Saturday, August 11, 2012

Little House, Pioneer Life, and Using a Washboard

We school year-round, and I'm already regretting not scheduling more "summery" studies that are best done here in the heat and the sunshine. We did a flower study, sure, but how great would a whole botany study have been, right there in our garden? Or a solar power study? Or some engineering, done with PVC pipes and the garden hose?

Fortunately, our pioneer study has been pretty well-timed. I know that much of Little House in the Big Woods, which we've been reading out loud to each other as part of our school mornings, takes place in the winter, but all of the pioneer skills and crafts that we've been doing together to add context to our readings make for good summertime activities.

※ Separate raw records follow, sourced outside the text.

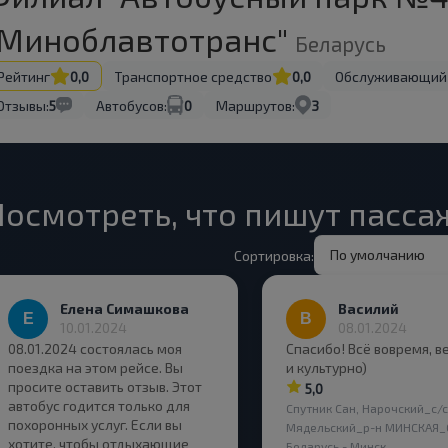
"Миноблавтотранс"
Беларусь
Рейтинг
0,0
Транспортное средство
0,0
Обслуживающий
Отзывы:
5
Автобусов:
0
Маршрутов:
3
Посмотреть, что пишут пасс
По умолчанию
Сортировка:
Елена Симашкова
Василий
10.01.2024
08.01.2024
08.01.2024 состоялась моя
Спасибо! Всё вовремя, 
поездка на этом рейсе. Вы
и культурно)
просите оставить отзыв. Этот
5,0
автобус годится только для
Спутник Сан, Нарочский_с/с
похоронных услуг. Если вы
Мядельский_р-н МИНСКАЯ_
хотите, чтобы отдыхающие
Беларусь - Минск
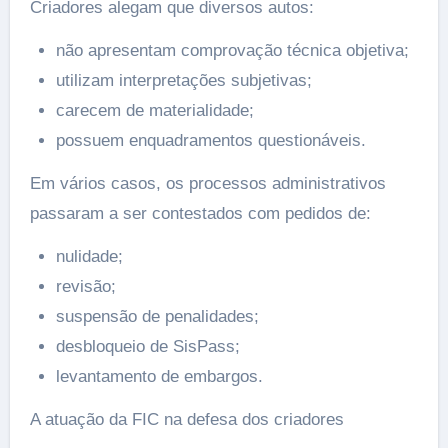
Criadores alegam que diversos autos:
não apresentam comprovação técnica objetiva;
utilizam interpretações subjetivas;
carecem de materialidade;
possuem enquadramentos questionáveis.
Em vários casos, os processos administrativos
passaram a ser contestados com pedidos de:
nulidade;
revisão;
suspensão de penalidades;
desbloqueio de SisPass;
levantamento de embargos.
A atuação da FIC na defesa dos criadores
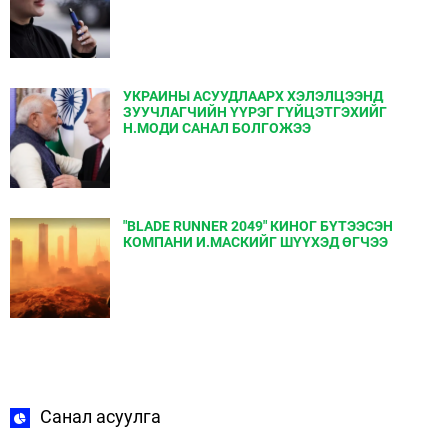
УКРАИНЫ АСУУДЛААРХ ХЭЛЭЛЦЭЭНД
ЗУУЧЛАГЧИЙН ҮҮРЭГ ГҮЙЦЭТГЭХИЙГ
Н.МОДИ САНАЛ БОЛГОЖЭЭ
"BLADE RUNNER 2049" КИНОГ БҮТЭЭСЭН
КОМПАНИ И.МАСКИЙГ ШҮҮХЭД ӨГЧЭЭ
Санал асуулга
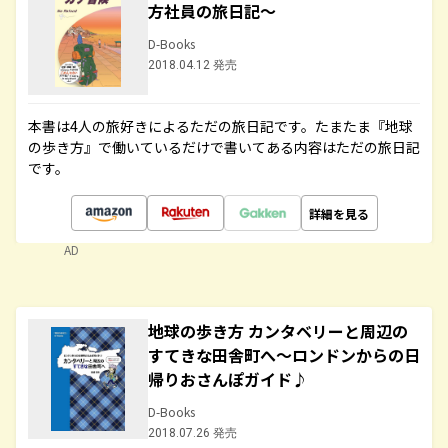
方社員の旅日記～
D-Books
2018.04.12 発売
本書は4人の旅好きによるただの旅日記です。たまたま『地球
の歩き方』で働いているだけで書いてある内容はただの旅日記
です。
詳細を見る
AD
地球の歩き方 カンタベリーと周辺の
すてきな田舎町へ～ロンドンからの日
帰りおさんぽガイド♪
D-Books
2018.07.26 発売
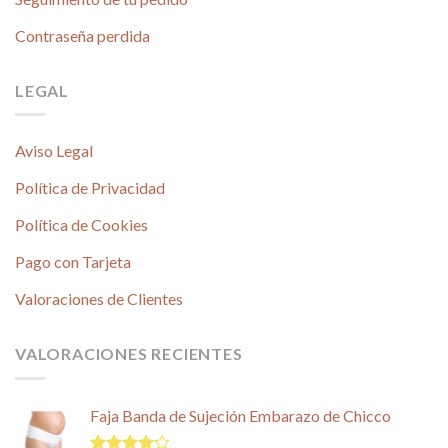
Contraseña perdida
LEGAL
Aviso Legal
Política de Privacidad
Política de Cookies
Pago con Tarjeta
Valoraciones de Clientes
VALORACIONES RECIENTES
Faja Banda de Sujeción Embarazo de Chicco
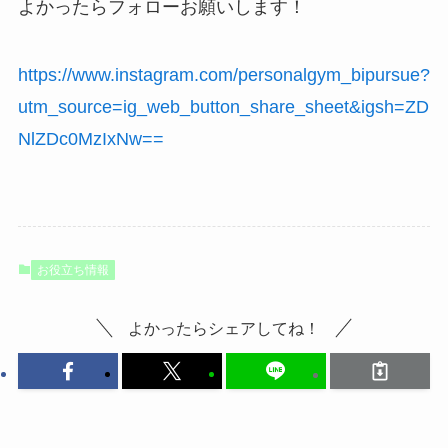
よかったらフォローお願いします！
https://www.instagram.com/personalgym_bipursue?
utm_source=ig_web_button_share_sheet&igsh=ZD
NlZDc0MzIxNw==
お役立ち情報
よかったらシェアしてね！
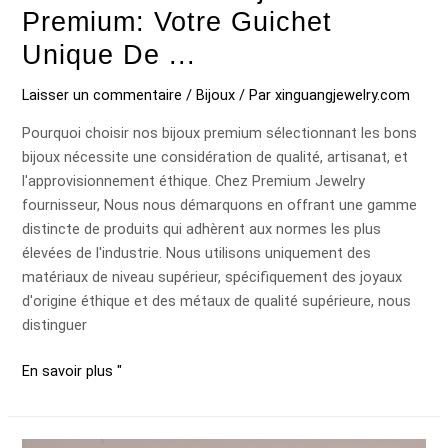
Premium: Votre Guichet
Unique De ...
Laisser un commentaire
/
Bijoux
/ Par
xinguangjewelry.com
Pourquoi choisir nos bijoux premium sélectionnant les bons
bijoux nécessite une considération de qualité, artisanat, et
l'approvisionnement éthique. Chez Premium Jewelry
fournisseur, Nous nous démarquons en offrant une gamme
distincte de produits qui adhèrent aux normes les plus
élevées de l'industrie. Nous utilisons uniquement des
matériaux de niveau supérieur, spécifiquement des joyaux
d'origine éthique et des métaux de qualité supérieure, nous
distinguer
En savoir plus "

For instance, Syd has goofed around in the bathtub with the washboard before, but this time, with the girls REALLY using the washboard, outside is just so much better. Washboards are splashy and water is exciting, don't you know.

Since we're not exactly equipped to use a washboard exactly as the pioneers do, we first watched a video of a washboard being used at a living history park (there are actually a lot of good pioneer skills videos from Living History School, if you're interested--I'm going to be hand-grinding grain AND dying fabric using black walnuts, thanks to them). Then we headed outside with a plastic bin (what I wouldn't give for a big galvanized metal washtub!), our washboard, a chunk of Fels Naptha laundry soap, and, for the girls, one entire dirty outfit each.

Look at my hard workers washing their own clothes by hand!


And yes, Willow actually does SNARL at her sister in this video. My children are mostly feral, I'm afraid:


When each article of clothing was clean, the kiddo wrung it out, laid it flat on the deck and sprayed it down to rinse it, wrung it out again, and hung it on our backyard clothesline. When they were dry, we checked them out--Sydney didn't do a great job on her outfits and they were sent inside to be washed the conventional way, but Miss Willow found herself with a perfectly clean, spic-and-span, washed by means of her own muscle outfit to put on and pose in:
That's a Momma-made tank top there!

And later that day, when baking (and liberal tasting, apparently) caused her to get chocolate just all over her shirt, I sent her outside, where the washboard and bin and soap remained, to hand-wash that shirt all over again and hang it up to dry. 

It sort of made me idly wonder exactly how cruel and unusual it would be to have each child wash her own clothes by hand every day. I mean, just one day's worth saved me from having to wash the same shirt twice, AND stain-treating it for chocolate!